E aquele polonês cheio de consoantes? (alguem aí poderia comprar uma caixinha de vogais e ofertar para a língua polonesa?) que fez a Isabele Adjani cortar o pescoço com uma faca elétrica e transar com um alien gosmento feito pelo mesmo criador, Carlos Rambaldi (?), do alien do Riddley Scott. E nóis saia do cinema, ia pro bar e ficava: "vc viu que o agente da repressão usava meias pink?" "Será que a personagem de Adjani ao rejeitar qualquer vínculo de afeto com seus semelhantes projeta, inguá um ectoplasma materializado, seu furor emocional na forma de uma proto-criatura que é o próprio símbolo de seu inconsciente saturado em conflito com o ambiente socialmente hostil da alemanha oriental, pré-queda do muro? Sim, criaturinhas, graças a Deus!, todos nós fomos suficientemente tontos um dia para frequentar aquelas sessões malditas de filmes de arte, naqueles cinemas podreiras, à meia noite, com aquela imagem desfocada e cheirinho de mofo veludo um-dia-fui-carmim das poltronas rangentas. Fomos tontos para assistir 3 horas do "o idiota" do Kurosawa e nao sair, porque se nao todo mundo iria ver e perceber que vc nao deu conta da profundidade e da chatice do dito cujo. Pois é, filmes loucos sempre existiram. Histórias loucas. E o Liquid sky? Que tinha um disco voador que se alimentava dos junkies viciados em heroina e dos orgasmos dos punks. Os marcianos eram viciados nas endorfinas liberadas pelo cérebro.
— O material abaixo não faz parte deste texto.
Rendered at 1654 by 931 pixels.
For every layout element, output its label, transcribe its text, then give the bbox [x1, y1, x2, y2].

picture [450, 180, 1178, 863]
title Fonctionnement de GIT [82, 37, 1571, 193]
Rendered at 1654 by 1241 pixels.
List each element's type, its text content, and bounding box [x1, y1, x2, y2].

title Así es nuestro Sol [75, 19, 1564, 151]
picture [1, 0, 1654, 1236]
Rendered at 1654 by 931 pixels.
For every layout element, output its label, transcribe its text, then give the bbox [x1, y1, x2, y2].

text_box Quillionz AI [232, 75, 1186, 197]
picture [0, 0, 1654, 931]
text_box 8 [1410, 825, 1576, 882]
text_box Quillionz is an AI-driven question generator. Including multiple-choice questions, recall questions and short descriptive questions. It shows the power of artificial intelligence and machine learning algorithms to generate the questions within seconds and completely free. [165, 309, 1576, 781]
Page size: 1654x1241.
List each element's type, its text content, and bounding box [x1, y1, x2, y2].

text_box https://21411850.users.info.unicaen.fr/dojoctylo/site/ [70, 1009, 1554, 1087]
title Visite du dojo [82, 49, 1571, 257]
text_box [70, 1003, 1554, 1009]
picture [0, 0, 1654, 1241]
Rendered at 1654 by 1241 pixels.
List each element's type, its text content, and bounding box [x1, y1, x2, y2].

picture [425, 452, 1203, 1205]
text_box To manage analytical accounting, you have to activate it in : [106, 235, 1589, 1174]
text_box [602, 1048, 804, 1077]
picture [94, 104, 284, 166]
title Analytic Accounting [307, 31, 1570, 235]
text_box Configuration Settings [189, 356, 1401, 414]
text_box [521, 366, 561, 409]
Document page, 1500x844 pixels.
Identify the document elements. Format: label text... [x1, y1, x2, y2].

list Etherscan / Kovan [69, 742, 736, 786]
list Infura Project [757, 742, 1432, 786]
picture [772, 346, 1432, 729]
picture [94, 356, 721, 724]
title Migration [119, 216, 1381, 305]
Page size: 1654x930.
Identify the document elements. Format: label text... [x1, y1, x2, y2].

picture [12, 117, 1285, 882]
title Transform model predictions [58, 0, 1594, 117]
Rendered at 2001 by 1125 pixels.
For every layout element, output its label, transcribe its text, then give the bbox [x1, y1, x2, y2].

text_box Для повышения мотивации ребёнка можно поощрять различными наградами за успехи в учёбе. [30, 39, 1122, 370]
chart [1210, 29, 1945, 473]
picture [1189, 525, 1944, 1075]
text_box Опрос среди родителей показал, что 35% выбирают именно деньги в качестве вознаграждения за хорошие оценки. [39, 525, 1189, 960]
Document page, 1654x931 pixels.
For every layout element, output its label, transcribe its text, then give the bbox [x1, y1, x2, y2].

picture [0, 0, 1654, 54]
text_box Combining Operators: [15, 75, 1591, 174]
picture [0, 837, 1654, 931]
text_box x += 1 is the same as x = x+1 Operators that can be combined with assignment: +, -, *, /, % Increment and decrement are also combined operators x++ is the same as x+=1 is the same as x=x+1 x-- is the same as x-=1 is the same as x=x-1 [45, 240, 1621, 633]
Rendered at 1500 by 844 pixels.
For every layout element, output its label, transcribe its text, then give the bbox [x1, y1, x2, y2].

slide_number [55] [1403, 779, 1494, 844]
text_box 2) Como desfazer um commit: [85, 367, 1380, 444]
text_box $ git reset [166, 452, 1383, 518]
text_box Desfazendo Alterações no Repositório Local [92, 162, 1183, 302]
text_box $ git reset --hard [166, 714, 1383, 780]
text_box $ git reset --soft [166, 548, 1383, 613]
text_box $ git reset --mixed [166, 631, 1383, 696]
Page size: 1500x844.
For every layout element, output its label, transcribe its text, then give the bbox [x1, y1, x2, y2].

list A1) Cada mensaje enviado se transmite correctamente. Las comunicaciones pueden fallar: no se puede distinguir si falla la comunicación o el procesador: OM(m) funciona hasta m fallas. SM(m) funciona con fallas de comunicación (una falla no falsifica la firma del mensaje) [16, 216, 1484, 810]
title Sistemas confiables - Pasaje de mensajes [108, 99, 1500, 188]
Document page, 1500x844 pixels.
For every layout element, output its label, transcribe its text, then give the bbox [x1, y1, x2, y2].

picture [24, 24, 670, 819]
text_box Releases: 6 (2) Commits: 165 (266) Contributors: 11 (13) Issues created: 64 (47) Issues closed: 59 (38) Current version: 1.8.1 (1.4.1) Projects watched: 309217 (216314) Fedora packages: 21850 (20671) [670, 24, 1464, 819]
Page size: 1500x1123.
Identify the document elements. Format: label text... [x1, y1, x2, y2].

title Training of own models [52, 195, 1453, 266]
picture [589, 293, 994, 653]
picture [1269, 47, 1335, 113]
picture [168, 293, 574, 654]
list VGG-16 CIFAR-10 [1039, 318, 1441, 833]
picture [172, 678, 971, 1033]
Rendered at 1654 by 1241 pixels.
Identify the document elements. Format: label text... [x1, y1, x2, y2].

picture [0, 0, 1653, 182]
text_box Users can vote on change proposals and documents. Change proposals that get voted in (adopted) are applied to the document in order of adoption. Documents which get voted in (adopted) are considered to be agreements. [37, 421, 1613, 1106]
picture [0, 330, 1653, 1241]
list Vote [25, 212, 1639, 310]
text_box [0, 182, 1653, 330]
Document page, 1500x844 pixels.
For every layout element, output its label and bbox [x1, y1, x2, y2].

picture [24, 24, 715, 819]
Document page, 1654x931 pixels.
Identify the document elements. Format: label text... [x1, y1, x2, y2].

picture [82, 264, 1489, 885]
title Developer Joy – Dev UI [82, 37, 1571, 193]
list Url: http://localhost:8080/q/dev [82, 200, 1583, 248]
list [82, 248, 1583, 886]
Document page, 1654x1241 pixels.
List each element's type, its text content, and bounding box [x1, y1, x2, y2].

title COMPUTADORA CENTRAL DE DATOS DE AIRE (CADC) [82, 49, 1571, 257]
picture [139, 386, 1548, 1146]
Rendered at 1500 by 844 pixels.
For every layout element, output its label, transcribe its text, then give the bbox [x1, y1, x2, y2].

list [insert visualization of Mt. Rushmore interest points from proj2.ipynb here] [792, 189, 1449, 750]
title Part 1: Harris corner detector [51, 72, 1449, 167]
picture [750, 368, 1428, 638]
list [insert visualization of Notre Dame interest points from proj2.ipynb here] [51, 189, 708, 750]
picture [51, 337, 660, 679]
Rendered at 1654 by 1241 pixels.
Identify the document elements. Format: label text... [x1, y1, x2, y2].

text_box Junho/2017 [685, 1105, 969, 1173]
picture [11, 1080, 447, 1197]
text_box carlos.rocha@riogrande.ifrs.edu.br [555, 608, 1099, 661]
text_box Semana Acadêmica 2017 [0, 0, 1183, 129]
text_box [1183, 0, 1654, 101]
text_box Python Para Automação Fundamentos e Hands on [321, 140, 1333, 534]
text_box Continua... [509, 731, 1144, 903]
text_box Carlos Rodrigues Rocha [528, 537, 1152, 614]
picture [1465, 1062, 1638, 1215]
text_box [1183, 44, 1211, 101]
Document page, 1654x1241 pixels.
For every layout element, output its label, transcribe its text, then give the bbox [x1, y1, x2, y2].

Modëééééééé'rno!!!!!
fim do prólogo
(é bebé, isso foi só a introdução)
O filme mais loucamente criativo que vi (já faz algum tempo) foi o "Quero ser John Malkovich". A história é muito louca. Não é como nos filmes do David Lynch (meu louco predileto) que a história pode até ser normal, mas ele faz questão de complicar, enrolar, climatizar e fazer a gente nao entender nada. A única coisa que eu li sobre o David Lynch que resolveu meu problema de nao entender nada e gostar muito, foi num ensaio (acho que na www.criticos.com.br, procure pela materia sobre o dvd do "cidade dos sonhos") que dizia o seguinte (acho!): que nossa relação (como espectadores) com o cinema está muito atrasada ainda, que faz muito tempo (desde o modernismo do começo do século passado) que nas artes plásticas, já deixamos de querer entender uma pintura, por exemplo, que podemos apenas apreciá-la com o sentimento. E é isso aí, dizia a matéria, que o cinema do David Lynch precisa ser assistido com os sentidos, nao com o cérebro. Ou melhor, precisa ser SENTIDO, não compreendido.
Ah, mas nao era do David Lynch que eu queria falar. Quero falar dos dois filmes mais meta-meta-meta-linguístico que já assisti na life: Quero ser John Malkovich (uma piração do roterista em que as pessoas fazem fila e pagam para serem, entrarem na mente de John Malkovich por quinze minutos) e o filme seguinte da dupla (Spinke Jonze - diretor, Charlie
Kaufmann - roteirista) chamado "Adaptação".
Recomendo assistir os dois filmes em sequencia, primeiro o john e depois o adaptação. É que o segundo começa com um gancho do primeiro. O roteirista do primeiro é o personagem principal do segundo. Ele é um roteirista adaptando um livro para um filme. O roteirista existe mesmo, o livro que ele está adaptando existe também. A autora do livro que está sendo adaptado existe de verdade, só que no filme ela faz coisas que não fez de verdade. No filme, o roteirista tem um irmão gêmeo que ajuda ele escrever o roteiro do filme que estamos vendo, tá la no credito. Só que esse irmão só existe no filme, mas não de verdade. Complicado? Assista e depois se divirta na internet procurando o que existe, existiu e o que não é verdade. Pérola pura. Algumas pessoas não entenderam o espírito da coisa. Acharam que o filme não decola e de repente muda completamente de direção. Mas quem prestar atenção nas sábias palavras do roteirista professor que dá algumas dicas para o nosso roteirista personagem, verá que tudo que acontece no filme foi o que o roteirista de verdade aprendeu no curso que ele fez (de mentira) no filme. Meta, meta, meta linguagem até o último dos moicanos. E nem vou falar aqui que o filme também trata do termo adaptação no sentido darwiniano, biológico, mesmo porque vou ter que entrar naquele assunto da genética que nao serve pra nada e o pessoal vai ficar nervoso de novo (brincadeirinha!) Nao percam e leiam os creditos até o final. Aliás, até a trilha sonora subverte a ordem e termina (nos últimos suspiros dos creditos) num crescendo ao invés de ir morrendo docemente como toda boa trilha que se preze.